1 Pt 3:18-22
In general on Sundays the first reading and the gospel are related in some way while the second reading seems to be a bit deeper in left field. On occasion the second reading and the gospel reflect each other with the first reading something of a puzzle. Today however, the situation is such that the first and second readings play off each other while the gospel seems unattached. The first reading details God's covenant with Noah, the covenant that promised flood waters would never cover the whole earth again. This covenant was made despite the certainty that humankind would ignore and forget it.
In its comments on this passage The Jewish Study Bible makes a fascinating point citing the Talmud. Unlike the Torah, which is the first five books of the Jewish Bible, the Talmud is a collection of commentaries on Torah that together form Jewish law. The Talmud makes the following observation in commenting on these verses. The descendants of Noah, that is all humankind, are obligated by seven commandments as opposed to the 613 imposed on observant Jews. These seven are: To establish courts of justice, to refrain from blaspheming God, to refrain from idolatry, sexual perversion, bloodshed and robbery, and not to eat meat cut from a living animal. Those who observe the "seven commandments of the descendants of Noah" can meet with God's full approval. With the exception of eating meat cut from a living animal, the seven commandments resemble the Decalogue, the ten commandments, given to Moses. The modern world would do well to take notice.
The second reading from the First Letter of Peter, makes a direct reference to the Torah, in this case the story of Noah. God waited patiently while the ark was built such that eight persons in all, and thus all humankind, were saved through water, water that Peter links to our baptism.
Water is a powerful symbol in the Church. It is a symbol that moves from the Old Testament into the New. Consider the water in which the basket holding the infant Moses floated. The waters that were parted as the Israelites fled Egypt. The waters of the Jordan in which Jesus was baptized. The water mixed with blood that flowed from Jesus' side at the crucifixion. Water is more important to human life than food. We can live for quite a few days without food but only a handful of days without water. Physicians spend much of their time in hospital, particularly in the intensive care units, worrying about and adjusting water balance in the critically ill. Water is crucial to our physical lives; it is even more crucial to our spiritual lives.
The waters of baptism are the way through which we all must enter to partake fully in the life of the Church. Without the waters of baptism there is no spiritual life. Without the waters of baptism there is no light of Christ. Without the waters of baptism there is no partaking of the Eucharistic banquet or reception of the Holy Spirit. Without the waters of baptism there is nothing. Only a void. A void like the one that existed before God said let there be light. The light of Christ is fully visible only to those who have received the waters of baptism.
Unlike the Gospels of Matthew and Luke, both of which give long and detailed descriptions of the interaction between Jesus and Satan in the desert, Mark's narrative of Jesus' forty days in the desert is as bare bones as it can be. One would be hard pressed to understand the import or meaning of the forty days if we had only Mark's narrative.
Lent is not meant to be only penitential.

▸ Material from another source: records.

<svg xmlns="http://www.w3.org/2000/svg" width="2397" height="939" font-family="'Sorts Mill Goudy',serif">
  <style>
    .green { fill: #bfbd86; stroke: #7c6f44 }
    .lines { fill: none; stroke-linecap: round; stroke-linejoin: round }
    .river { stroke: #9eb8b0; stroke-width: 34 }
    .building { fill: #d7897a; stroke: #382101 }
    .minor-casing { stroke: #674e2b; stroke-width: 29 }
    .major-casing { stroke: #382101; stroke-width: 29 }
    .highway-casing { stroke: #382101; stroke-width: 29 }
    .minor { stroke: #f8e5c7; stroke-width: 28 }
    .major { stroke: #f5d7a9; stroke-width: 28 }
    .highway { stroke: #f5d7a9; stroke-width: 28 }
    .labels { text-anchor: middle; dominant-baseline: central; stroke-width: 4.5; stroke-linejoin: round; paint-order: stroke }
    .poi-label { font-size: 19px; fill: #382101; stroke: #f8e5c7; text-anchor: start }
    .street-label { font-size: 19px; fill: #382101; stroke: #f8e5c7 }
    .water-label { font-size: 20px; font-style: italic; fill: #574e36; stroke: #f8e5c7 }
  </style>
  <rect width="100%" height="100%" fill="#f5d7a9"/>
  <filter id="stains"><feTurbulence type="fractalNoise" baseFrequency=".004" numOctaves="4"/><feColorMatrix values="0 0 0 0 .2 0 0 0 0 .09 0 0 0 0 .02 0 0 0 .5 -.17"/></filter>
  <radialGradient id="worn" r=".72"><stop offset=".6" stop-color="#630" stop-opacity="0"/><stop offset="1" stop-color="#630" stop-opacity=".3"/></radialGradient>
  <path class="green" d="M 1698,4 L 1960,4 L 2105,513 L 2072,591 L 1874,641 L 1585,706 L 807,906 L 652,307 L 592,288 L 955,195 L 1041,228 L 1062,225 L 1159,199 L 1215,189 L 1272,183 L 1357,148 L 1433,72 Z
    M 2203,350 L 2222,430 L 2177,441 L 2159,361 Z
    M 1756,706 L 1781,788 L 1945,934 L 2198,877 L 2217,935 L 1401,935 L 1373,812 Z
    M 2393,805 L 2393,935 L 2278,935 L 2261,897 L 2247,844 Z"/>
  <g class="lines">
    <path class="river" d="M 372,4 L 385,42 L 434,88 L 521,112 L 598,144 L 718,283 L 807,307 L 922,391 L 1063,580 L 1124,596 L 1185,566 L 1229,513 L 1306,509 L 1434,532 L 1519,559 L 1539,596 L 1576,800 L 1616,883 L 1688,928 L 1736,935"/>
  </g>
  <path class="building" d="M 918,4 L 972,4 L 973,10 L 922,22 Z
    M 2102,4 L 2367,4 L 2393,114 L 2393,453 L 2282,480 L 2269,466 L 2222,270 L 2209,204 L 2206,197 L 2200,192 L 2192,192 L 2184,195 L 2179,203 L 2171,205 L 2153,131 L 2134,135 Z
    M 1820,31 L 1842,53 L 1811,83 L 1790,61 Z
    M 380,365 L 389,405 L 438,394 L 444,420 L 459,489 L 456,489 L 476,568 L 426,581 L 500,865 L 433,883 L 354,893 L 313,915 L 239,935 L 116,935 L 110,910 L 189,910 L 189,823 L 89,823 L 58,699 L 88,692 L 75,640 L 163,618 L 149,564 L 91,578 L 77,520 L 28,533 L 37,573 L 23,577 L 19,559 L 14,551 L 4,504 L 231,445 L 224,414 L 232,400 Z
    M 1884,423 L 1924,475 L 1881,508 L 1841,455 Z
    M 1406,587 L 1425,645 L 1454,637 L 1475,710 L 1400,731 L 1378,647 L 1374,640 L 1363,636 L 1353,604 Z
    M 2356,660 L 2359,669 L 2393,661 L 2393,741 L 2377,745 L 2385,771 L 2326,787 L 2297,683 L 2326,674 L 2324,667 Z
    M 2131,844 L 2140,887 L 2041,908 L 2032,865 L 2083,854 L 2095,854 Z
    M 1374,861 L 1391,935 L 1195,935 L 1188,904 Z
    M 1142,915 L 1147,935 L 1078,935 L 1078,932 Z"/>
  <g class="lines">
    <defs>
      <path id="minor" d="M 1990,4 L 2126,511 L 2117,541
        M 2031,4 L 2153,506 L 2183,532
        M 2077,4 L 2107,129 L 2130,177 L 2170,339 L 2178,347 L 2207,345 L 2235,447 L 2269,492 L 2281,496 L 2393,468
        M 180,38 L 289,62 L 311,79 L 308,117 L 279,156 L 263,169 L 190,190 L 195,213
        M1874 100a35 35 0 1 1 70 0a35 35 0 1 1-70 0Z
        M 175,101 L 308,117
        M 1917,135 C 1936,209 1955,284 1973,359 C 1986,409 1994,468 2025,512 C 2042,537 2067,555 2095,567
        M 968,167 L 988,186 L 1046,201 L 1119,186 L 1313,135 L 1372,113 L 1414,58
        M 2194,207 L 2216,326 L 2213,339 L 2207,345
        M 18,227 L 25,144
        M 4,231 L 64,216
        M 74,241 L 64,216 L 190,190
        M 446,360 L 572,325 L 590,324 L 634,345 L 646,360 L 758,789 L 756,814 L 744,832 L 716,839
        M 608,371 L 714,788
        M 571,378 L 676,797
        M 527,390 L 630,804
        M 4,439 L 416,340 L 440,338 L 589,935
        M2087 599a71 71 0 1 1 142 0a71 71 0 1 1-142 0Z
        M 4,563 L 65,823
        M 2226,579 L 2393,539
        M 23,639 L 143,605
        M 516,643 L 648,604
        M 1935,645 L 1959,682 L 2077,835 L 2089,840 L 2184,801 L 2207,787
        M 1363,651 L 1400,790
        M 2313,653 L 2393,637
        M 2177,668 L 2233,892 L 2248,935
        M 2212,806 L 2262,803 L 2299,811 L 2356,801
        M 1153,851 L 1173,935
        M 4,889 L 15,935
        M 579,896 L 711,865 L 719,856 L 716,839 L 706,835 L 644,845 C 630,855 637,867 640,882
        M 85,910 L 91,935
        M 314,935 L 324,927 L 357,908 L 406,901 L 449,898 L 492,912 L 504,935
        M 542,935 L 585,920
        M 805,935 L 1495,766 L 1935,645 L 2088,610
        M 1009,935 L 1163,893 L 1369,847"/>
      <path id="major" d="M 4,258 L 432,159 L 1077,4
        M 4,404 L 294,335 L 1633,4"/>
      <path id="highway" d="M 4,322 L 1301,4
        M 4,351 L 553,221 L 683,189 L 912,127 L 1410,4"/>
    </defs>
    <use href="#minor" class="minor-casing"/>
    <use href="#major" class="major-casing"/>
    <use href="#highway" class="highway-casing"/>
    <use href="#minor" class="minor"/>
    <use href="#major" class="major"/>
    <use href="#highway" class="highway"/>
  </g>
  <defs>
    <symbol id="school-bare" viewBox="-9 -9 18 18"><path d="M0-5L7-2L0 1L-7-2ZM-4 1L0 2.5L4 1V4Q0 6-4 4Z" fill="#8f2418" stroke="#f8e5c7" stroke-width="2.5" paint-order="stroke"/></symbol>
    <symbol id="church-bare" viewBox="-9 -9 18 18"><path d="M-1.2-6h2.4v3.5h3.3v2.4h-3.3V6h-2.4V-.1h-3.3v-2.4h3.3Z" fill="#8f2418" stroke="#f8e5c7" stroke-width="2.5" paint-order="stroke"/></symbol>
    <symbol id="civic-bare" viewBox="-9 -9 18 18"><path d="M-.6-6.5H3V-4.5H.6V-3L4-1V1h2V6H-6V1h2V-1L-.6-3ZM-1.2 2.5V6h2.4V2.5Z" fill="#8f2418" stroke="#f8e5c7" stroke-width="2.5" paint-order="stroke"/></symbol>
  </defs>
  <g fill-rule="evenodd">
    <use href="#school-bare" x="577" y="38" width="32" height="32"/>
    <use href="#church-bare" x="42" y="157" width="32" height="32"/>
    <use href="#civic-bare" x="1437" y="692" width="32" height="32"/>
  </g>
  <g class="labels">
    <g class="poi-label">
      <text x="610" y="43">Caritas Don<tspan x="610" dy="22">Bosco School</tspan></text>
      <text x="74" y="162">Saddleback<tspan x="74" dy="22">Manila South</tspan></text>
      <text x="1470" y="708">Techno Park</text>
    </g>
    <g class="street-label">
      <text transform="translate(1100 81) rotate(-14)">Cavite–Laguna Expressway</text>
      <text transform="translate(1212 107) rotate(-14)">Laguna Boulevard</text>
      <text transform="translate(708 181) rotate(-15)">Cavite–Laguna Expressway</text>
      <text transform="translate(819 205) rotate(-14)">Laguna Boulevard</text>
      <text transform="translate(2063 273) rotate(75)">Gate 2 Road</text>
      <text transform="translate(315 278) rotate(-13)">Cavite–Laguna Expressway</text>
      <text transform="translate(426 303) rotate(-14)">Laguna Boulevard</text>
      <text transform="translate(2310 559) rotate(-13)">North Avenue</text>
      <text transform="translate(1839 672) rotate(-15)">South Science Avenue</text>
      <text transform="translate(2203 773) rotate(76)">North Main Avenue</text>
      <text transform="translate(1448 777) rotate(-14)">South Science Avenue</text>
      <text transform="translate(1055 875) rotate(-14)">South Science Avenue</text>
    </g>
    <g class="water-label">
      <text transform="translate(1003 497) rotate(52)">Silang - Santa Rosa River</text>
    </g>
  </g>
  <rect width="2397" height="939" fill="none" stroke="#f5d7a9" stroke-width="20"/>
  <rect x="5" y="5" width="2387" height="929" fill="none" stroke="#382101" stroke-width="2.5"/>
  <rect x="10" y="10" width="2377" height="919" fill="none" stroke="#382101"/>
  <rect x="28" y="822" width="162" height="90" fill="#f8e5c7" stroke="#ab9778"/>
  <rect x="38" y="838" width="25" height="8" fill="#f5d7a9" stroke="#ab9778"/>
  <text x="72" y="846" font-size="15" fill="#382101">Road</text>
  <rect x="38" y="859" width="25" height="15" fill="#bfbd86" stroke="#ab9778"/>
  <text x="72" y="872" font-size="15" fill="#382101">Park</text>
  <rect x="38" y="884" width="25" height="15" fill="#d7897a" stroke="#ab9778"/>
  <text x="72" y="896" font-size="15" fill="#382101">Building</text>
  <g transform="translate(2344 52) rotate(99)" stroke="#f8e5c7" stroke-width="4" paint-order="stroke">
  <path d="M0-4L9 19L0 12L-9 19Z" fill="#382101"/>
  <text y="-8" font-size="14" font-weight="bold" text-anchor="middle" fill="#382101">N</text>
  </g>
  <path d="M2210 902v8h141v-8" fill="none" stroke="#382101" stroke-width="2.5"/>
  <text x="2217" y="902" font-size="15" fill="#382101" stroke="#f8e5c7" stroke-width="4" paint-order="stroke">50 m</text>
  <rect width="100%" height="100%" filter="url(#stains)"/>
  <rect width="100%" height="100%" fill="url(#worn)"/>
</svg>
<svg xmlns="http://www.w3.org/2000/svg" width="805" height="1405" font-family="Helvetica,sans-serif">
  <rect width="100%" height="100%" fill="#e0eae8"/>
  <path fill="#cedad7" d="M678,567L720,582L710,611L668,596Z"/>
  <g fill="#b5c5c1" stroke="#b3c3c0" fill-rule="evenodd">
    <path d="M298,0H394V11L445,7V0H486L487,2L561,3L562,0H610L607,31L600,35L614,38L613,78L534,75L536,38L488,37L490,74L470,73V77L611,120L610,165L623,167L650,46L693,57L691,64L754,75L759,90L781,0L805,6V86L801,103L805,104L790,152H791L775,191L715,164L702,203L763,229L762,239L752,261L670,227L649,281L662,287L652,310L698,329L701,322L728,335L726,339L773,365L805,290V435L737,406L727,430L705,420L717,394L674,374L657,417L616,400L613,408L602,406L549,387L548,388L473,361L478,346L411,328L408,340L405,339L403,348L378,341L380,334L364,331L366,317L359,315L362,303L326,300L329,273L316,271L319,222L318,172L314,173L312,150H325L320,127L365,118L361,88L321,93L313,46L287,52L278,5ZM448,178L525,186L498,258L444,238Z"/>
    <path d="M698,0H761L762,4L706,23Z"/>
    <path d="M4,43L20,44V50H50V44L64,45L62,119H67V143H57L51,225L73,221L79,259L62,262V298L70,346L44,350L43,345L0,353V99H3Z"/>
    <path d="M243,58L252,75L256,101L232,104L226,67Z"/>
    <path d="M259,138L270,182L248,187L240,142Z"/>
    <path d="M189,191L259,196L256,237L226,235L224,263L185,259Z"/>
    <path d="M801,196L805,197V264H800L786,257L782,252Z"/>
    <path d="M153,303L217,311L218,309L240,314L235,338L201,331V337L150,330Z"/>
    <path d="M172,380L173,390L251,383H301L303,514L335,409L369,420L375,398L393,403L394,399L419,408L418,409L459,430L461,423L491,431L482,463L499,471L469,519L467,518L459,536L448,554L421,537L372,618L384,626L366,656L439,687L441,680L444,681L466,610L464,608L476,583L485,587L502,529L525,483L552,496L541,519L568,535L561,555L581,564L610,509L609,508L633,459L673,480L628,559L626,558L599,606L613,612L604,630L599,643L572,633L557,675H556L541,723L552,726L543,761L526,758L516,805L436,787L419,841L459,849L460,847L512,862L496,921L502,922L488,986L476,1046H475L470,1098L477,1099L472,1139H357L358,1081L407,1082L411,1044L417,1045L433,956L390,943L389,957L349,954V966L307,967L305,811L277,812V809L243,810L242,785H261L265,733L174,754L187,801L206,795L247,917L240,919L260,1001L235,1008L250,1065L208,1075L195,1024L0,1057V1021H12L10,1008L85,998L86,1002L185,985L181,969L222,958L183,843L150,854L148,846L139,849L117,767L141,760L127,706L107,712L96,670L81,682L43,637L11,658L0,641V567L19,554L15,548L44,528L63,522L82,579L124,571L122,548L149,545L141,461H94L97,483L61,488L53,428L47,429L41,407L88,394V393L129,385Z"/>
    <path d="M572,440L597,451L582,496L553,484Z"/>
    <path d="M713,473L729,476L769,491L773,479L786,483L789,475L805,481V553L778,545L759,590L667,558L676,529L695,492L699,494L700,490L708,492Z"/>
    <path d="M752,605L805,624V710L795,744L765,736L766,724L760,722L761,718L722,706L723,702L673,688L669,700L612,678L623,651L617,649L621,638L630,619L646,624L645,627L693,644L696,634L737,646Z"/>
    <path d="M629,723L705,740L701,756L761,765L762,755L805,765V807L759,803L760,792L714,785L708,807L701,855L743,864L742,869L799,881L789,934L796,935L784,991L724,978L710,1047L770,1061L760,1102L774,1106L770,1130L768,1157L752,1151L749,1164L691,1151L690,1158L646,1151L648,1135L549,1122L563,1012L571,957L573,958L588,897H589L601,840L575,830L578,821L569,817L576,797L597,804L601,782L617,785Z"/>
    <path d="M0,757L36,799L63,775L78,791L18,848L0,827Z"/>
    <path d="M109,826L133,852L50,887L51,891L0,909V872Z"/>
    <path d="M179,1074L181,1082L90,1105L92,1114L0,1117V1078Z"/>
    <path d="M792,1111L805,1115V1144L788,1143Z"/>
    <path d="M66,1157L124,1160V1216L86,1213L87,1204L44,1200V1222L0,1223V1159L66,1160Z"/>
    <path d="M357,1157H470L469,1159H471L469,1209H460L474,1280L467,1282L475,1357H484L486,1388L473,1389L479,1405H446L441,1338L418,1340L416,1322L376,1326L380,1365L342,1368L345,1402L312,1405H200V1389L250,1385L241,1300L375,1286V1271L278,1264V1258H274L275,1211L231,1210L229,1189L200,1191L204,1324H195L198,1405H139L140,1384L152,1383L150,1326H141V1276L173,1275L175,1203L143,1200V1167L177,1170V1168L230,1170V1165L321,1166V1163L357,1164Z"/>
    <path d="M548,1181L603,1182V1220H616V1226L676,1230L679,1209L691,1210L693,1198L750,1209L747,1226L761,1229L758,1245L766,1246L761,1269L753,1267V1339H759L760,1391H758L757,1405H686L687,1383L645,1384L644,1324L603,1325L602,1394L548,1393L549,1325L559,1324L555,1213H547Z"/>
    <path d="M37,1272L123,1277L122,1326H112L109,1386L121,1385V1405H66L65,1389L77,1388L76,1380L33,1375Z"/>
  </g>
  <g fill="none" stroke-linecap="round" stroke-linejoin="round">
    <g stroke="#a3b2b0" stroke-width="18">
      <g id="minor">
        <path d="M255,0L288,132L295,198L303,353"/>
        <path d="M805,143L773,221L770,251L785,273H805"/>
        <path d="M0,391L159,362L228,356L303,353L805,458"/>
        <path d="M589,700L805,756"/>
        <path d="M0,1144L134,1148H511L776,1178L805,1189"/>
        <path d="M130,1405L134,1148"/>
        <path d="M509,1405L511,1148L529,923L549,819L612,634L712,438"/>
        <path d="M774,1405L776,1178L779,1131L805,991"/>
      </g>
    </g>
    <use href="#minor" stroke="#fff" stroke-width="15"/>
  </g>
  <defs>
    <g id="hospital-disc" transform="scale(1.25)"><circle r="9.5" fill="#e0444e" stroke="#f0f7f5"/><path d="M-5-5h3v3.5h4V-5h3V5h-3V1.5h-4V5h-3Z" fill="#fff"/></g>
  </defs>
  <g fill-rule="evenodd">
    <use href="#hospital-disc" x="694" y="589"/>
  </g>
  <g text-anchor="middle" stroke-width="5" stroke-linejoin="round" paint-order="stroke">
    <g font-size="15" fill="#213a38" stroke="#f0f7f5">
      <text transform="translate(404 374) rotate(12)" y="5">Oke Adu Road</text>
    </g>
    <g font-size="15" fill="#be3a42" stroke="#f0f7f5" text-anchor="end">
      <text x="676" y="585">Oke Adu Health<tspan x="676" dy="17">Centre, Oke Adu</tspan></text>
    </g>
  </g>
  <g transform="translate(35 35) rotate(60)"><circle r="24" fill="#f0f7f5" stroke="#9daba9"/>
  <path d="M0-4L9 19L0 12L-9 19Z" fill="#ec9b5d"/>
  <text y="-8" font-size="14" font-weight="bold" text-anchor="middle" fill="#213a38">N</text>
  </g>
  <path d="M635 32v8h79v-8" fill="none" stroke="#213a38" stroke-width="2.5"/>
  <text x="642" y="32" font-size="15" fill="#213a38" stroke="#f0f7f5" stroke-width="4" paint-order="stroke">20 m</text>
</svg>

It is a time that must be transformational as well. It is a time to challenge ourselves to be more fully what Jesus wants us to be more fully what we want to be . . . but may not know how to become.
There were two possible formulae given for the imposition of ashes this past Wednesday. The first was a reminder of our common mortality:
"Remember, thou art dust and to dust thou shalt return."
The second is advice not only for the holy season of Lent but the rest of our lives:
"Turn away from sin and be faithful to the Gospels."
As we observe this first Sunday of Lent, we are called to meditate on one and live according to the other.
Organs. Nothing approaches the organ, particularly the power of a pipe organ, for liturgical music. That organs are oftentimes visually beautiful adds to the experience. All grand pianos look alike, they are rather boring. But each organ is visually distinct and has its own personality when played.
The organ at St. Mary's Church, Plymouth, PA, my home parish. It is not the original one from when I was a kid. Nice sound, particularly when Scott is playing it.
The organ loft at St. Joseph Church in Warnambool, Victoria, Australia. I spent three weeks here midway through tertianship. It too had a lovely sound. Very photogenic with the light coming through the stained glass.
The organ in the loft at the Abbey of Regina Laudis. This is a smaller organ for a smaller space. Have only heard it briefly. Am hoping to hear more when I celebrate the Triduum there at Easter.
The National Shrine of the Immaculate Conception in Washington, D.C. This organ has power. A lot of power. It fills a huge space easily.
The organ at the College of the Holy Cross in Worcester, MA. One of Our schools. This organ was featured on many organ recital programs on public radio back when I lived in Plymouth. Have only heard it played a few times. There is good reason for it to be featured.
Stay warm. Not an easy task. Driving to Framingham this AM the outdoor temperature indicator in the car registered MINUS 7.